Danielo - odzież kolarska

Tour de Pologne 2021. Kwiatkowski: “będę starał się włączyć się w walkę o zwycięstwo”

Michał Kwiatowski

Michał Kwiatkowski po trzech etapach Tour de Pologne jest czwarty i jutro będzie miał szansę na poprawienie tej pozycji. Polak do Rzeszowa dojechał na 9. miejscu, a jutro walczył będzie w Bukowinie.

Po dwóch etapach z finiszami na niewielkich wzniesieniach przyszedł czas na szansę dla sprinterów. Organizatorzy Tour de Pologne nie ułatwili im zadania: na 226 kilometrach między Sanokiem a Rzeszowem kolarzom zafundowano 110 kilometrów po pagórkach, a potem 116 kilometrów delikatnie pofałdowanego terenu przed wjazdem do stolicy Podkarpacia.

Etap skończył się gonitwą peletonu za 10-osobową ucieczką, z której ostatni kolarze skapitulowali dopiero 3 kilometry przed metą. Sprint po zwycięstwo wygrał Fernando Gaviria (UAE Team Emirates), a Kwiatkowski finiszował 9. i został nowym liderem klasyfikacji punktowej.

Udało się odpocząć, bo tak naprawdę cały etap mogłem przejechać w kołach. Moja drużyna osłaniała mnie przez cały dystans, a ten nie był najkrótszy, bo prawie 230 kilometrów. Muszę powiedzieć, że jesteśmy w pięknym regionie Polski, notabene miałem dziś okazję obejrzeć ten krajobraz… nie było mnie tu… 12 lat temu byłem tu na wyścigu. Dużo się zmieniło na dobre. Piękne krajobrazy

– zaznaczył na mecie w rozmowie z “TVP Sport”.

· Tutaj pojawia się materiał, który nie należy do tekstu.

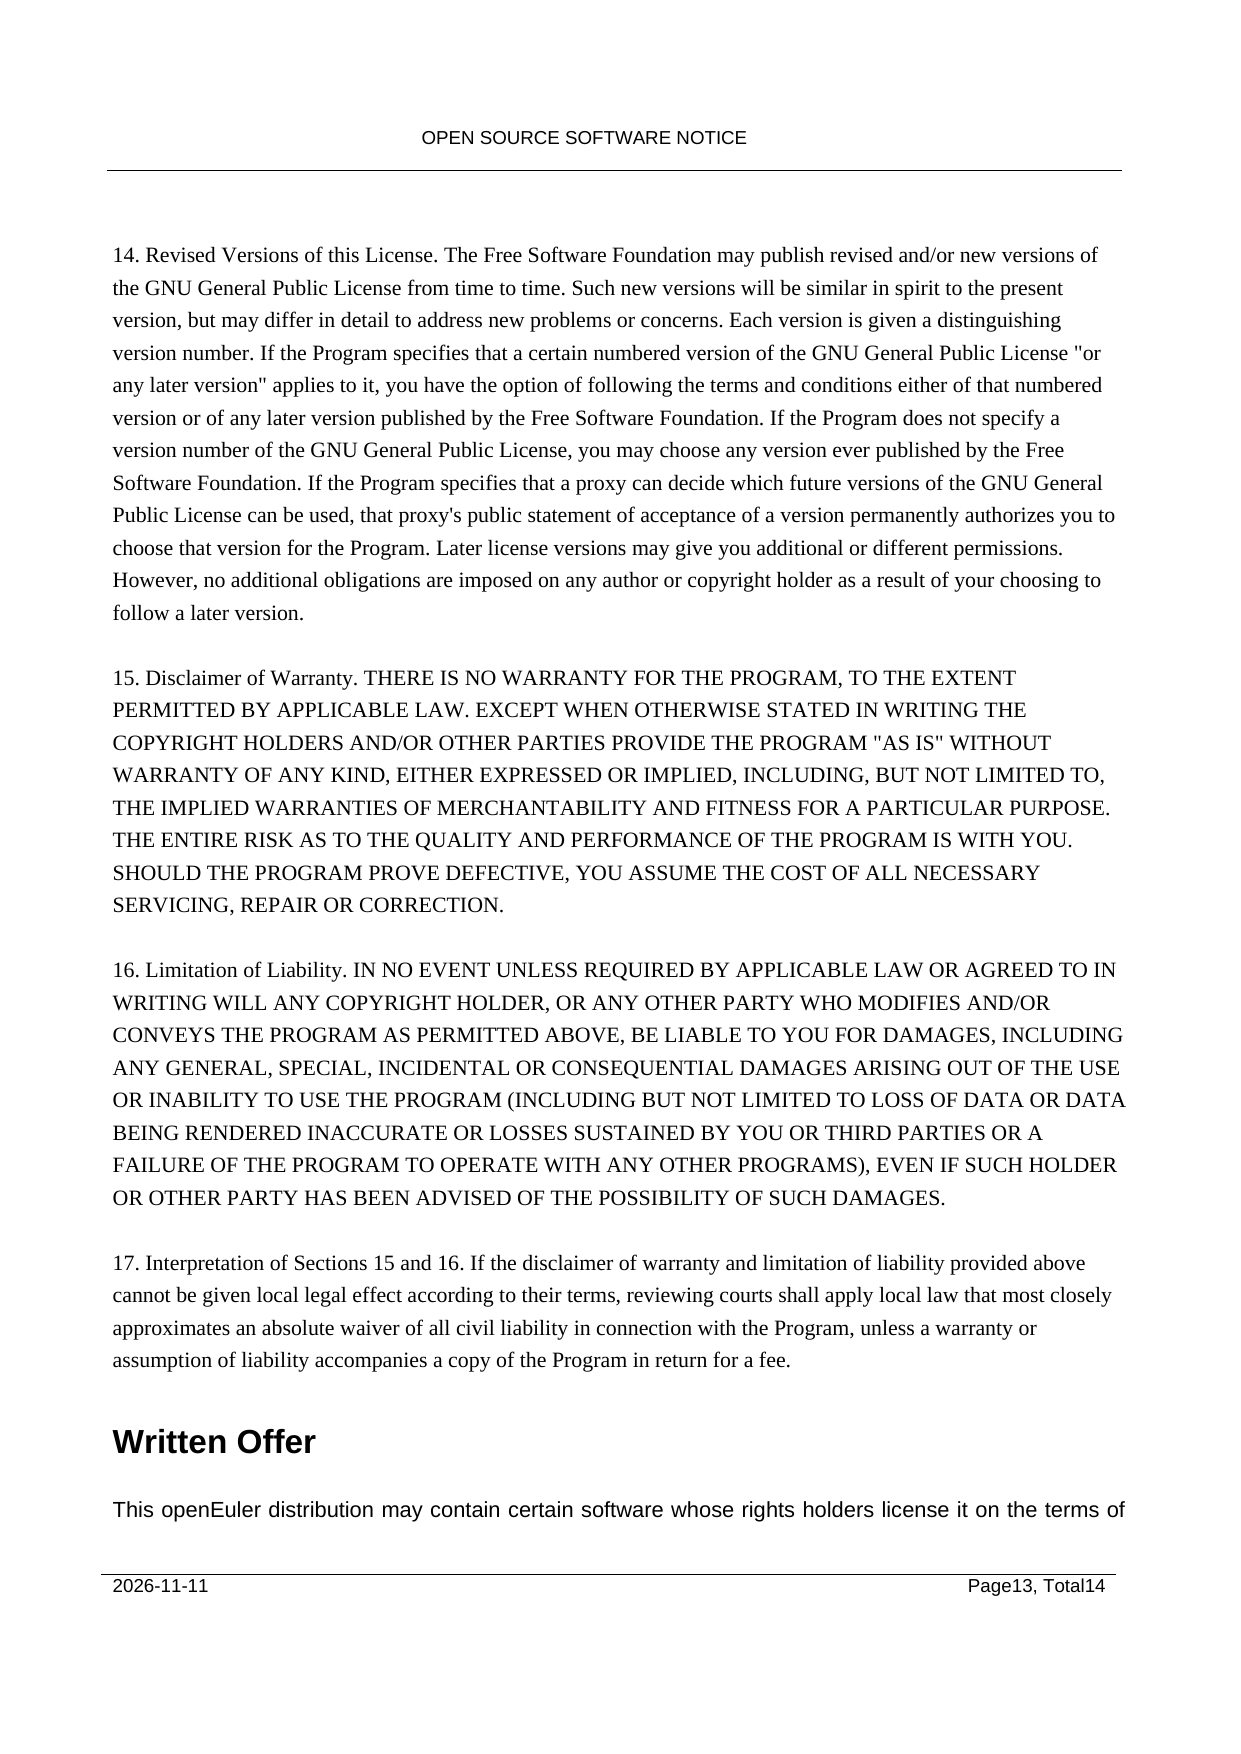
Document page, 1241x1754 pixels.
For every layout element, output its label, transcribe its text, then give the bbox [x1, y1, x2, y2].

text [112, 206, 1128, 1409]
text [112, 1493, 1128, 1526]
text Written Offer [112, 1409, 1128, 1474]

Kolarz Ineos Grenadiers miał na myśli Wyścig Solidarności i Olimpijczyków z 2010 roku, gdy po raz ostatni ścigał się na Podkarpaciu.

Kwiatkowski przy wsparciu Michała Gołasia i reszty kolegów z ekipy nie angażowali się w pogoń za ucieczką, mając na uwadze etap 4. (do Bukowiny) i 5. (do Bielska-Białej) i 6. (czasówkę w Katowicach).

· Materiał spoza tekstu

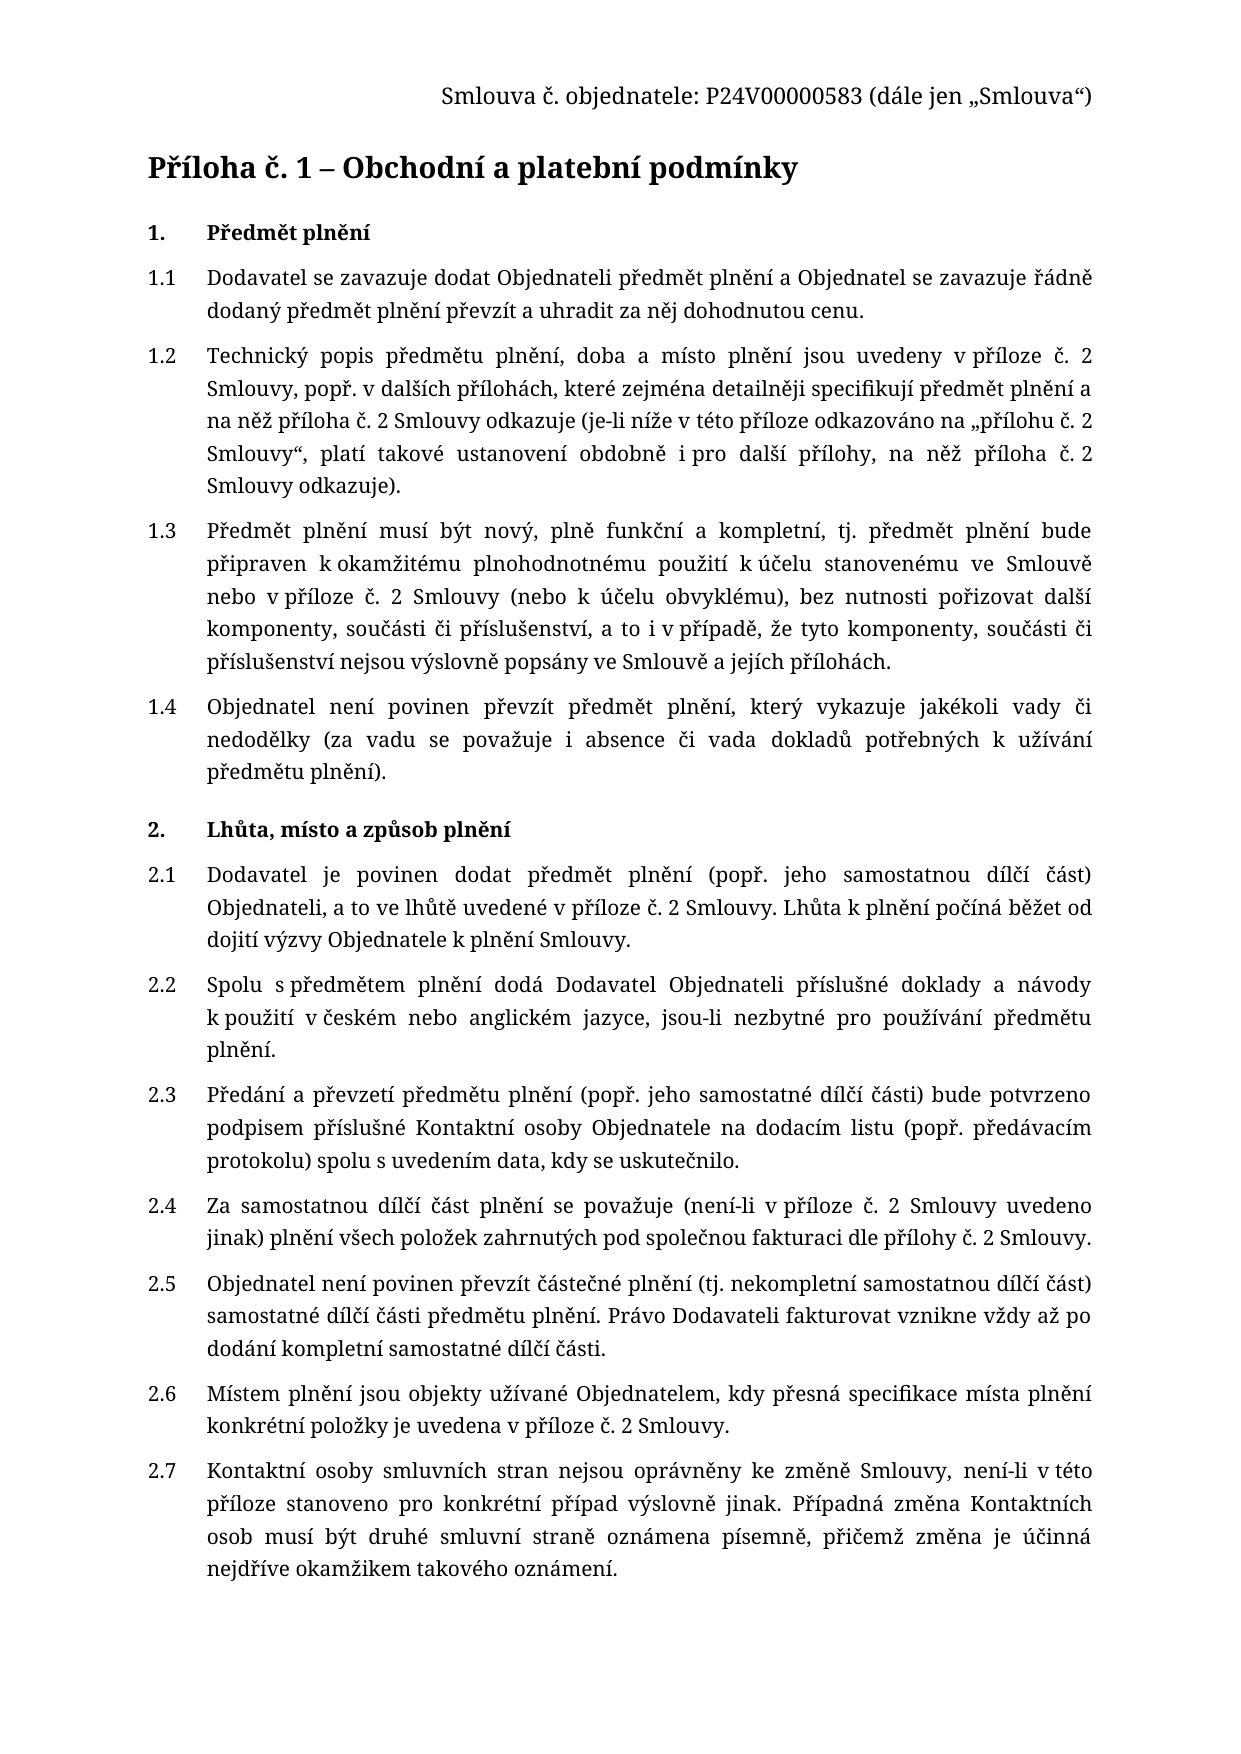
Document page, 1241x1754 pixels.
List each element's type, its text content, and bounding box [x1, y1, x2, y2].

list Dodavatel se zavazuje dodat Objednateli předmět plnění a Objednatel se zavazuje řádně dodaný předmět plnění převzít a uhradit za něj dohodnutou cenu. [148, 263, 1093, 324]
list Předmět plnění [148, 218, 1093, 247]
list Spolu s předmětem plnění dodá Dodavatel Objednateli příslušné doklady a návody k použití v českém nebo anglickém jazyce, jsou-li nezbytné pro používání předmětu plnění. [148, 970, 1093, 1064]
list Objednatel není povinen převzít částečné plnění (tj. nekompletní samostatnou dílčí část) samostatné dílčí části předmětu plnění. Právo Dodavateli fakturovat vznikne vždy až po dodání kompletní samostatné dílčí části. [148, 1269, 1093, 1362]
text Příloha č. 1 – Obchodní a platební podmínky [148, 148, 1093, 187]
list Předání a převzetí předmětu plnění (popř. jeho samostatné dílčí části) bude potvrzeno podpisem příslušné Kontaktní osoby Objednatele na dodacím listu (popř. předávacím protokolu) spolu s uvedením data, kdy se uskutečnilo. [148, 1081, 1093, 1174]
list Dodavatel je povinen dodat předmět plnění (popř. jeho samostatnou dílčí část) Objednateli, a to ve lhůtě uvedené v příloze č. 2 Smlouvy. Lhůta k plnění počíná běžet od dojití výzvy Objednatele k plnění Smlouvy. [148, 860, 1093, 954]
list Lhůta, místo a způsob plnění [148, 815, 1093, 843]
list Objednatel není povinen převzít předmět plnění, který vykazuje jakékoli vady či nedodělky (za vadu se považuje i absence či vada dokladů potřebných k užívání předmětu plnění). [148, 692, 1093, 786]
list Místem plnění jsou objekty užívané Objednatelem, kdy přesná specifikace místa plnění konkrétní položky je uvedena v příloze č. 2 Smlouvy. [148, 1379, 1093, 1440]
list Předmět plnění musí být nový, plně funkční a kompletní, tj. předmět plnění bude připraven k okamžitému plnohodnotnému použití k účelu stanovenému ve Smlouvě nebo v příloze č. 2 Smlouvy (nebo k účelu obvyklému), bez nutnosti pořizovat další komponenty, součásti či příslušenství, a to i v případě, že tyto komponenty, součásti či příslušenství nejsou výslovně popsány ve Smlouvě a jejích přílohách. [148, 517, 1093, 675]
list Technický popis předmětu plnění, doba a místo plnění jsou uvedeny v příloze č. 2 Smlouvy, popř. v dalších přílohách, které zejména detailněji specifikují předmět plnění a na něž příloha č. 2 Smlouvy odkazuje (je-li níže v této příloze odkazováno na „přílohu č. 2 Smlouvy“, platí takové ustanovení obdobně i pro další přílohy, na něž příloha č. 2 Smlouvy odkazuje). [148, 341, 1093, 500]
list Za samostatnou dílčí část plnění se považuje (není-li v příloze č. 2 Smlouvy uvedeno jinak) plnění všech položek zahrnutých pod společnou fakturaci dle přílohy č. 2 Smlouvy. [148, 1191, 1093, 1252]
list Kontaktní osoby smluvních stran nejsou oprávněny ke změně Smlouvy, není-li v této příloze stanoveno pro konkrétní případ výslovně jinak. Případná změna Kontaktních osob musí být druhé smluvní straně oznámena písemně, přičemž změna je účinná nejdříve okamžikem takového oznámení. [148, 1457, 1093, 1583]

Przejechałem ten etap spokojnie, a nie było to łatwe, ponieważ peleton gnał 60-65 km/h. Próbował dojść tę ucieczkę, która naprawdę nieźle się spisywała. Nie mieliśmy wielkiej szansy, żeby na tym etapie zwyciężyć, więc nie zależało nam zupełnie na jej dogonieniu. Natomiast te ekipy, które przywiozły tu sprinterów, to naprawdę musiały ciężko pracować. Odpuścili ją w pewnym punkcie z powrotem na trzy minuty. 50-60 kilometrów przed metą przewaga najpierw spadła do minuty, a potem wzrosła do trzech minut. Od tego momentu nie zwalnialiśmy, licznik cały czas mi wskazywał 60 km/h

– relacjonował lider brytyjskiej ekipy.

Kwiatkowski w klasyfikacji generalnej ma 11 sekund do João Almeidy (Deceuninck-Quick-Step) i 7 sekund do Diego Ulissiego (UAE Team Emirates) i Mateja Mohorica (Bahrain Victorious). Dwóch ostatnich powinien spokojnie objechać na 19-kilometrowej czasówce, ale na etapie do Bukowiny, a przynajmniej na 3-kilometrowym podjeździe w finale, będzie musiał zebrać się w sobie, aby dobrać się do skóry Portugalczykowi.

W tym roku nie jest to tak selektywny etap. Będzie wielka walka i wielkie emocje na finałowym podjeździe, ale nie będzie takiej wielkiej selekcji peletonu przez cały etap. Zobaczymy kto i jak będzie chciał jak rozegrać. Na pewno jutro będę starał się włączyć się w walkę o zwycięstwo etapowe, jeśli będzie to możliwe

– zapowiedział zwycięzca Wyścigu Dookoła Polski z 2018 roku.